**EXERCISE DETAILS:** Report every line of the data where the string "with" appears.

Stored entries:

* * *

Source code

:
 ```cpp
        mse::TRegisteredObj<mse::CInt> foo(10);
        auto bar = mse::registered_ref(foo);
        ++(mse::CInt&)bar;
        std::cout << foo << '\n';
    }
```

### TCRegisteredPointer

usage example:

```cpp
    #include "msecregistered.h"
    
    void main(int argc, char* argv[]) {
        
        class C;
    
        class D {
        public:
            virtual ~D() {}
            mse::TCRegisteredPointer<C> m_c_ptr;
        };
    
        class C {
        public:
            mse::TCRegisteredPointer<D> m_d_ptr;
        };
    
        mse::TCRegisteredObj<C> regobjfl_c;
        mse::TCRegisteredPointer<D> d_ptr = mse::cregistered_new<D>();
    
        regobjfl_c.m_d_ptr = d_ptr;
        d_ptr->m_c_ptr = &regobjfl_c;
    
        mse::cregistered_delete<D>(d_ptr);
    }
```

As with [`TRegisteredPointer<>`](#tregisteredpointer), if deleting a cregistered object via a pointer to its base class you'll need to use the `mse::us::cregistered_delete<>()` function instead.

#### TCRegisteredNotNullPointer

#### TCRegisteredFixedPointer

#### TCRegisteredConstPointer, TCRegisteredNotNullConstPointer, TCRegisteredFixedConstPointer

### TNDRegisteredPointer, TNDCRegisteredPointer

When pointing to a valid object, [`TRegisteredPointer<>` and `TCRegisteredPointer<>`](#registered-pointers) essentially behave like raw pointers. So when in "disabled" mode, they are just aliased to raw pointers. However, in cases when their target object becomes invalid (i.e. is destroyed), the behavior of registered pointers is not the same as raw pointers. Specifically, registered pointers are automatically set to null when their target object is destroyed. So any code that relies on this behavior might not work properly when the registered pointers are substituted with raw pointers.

* * *

**OUTPUT FOR THIS TASK:**
As with [`TRegisteredPointer<>`](#tregisteredpointer), if deleting a cregistered object via a pointer to its base class you'll need to use the `mse::us::cregistered_delete<>()` function instead.
When pointing to a valid object, [`TRegisteredPointer<>` and `TCRegisteredPointer<>`](#registered-pointers) essentially behave like raw pointers. So when in "disabled" mode, they are just aliased to raw pointers. However, in cases when their target object becomes invalid (i.e. is destroyed), the behavior of registered pointers is not the same as raw pointers. Specifically, registered pointers are automatically set to null when their target object is destroyed. So any code that relies on this behavior might not work properly when the registered pointers are substituted with raw pointers.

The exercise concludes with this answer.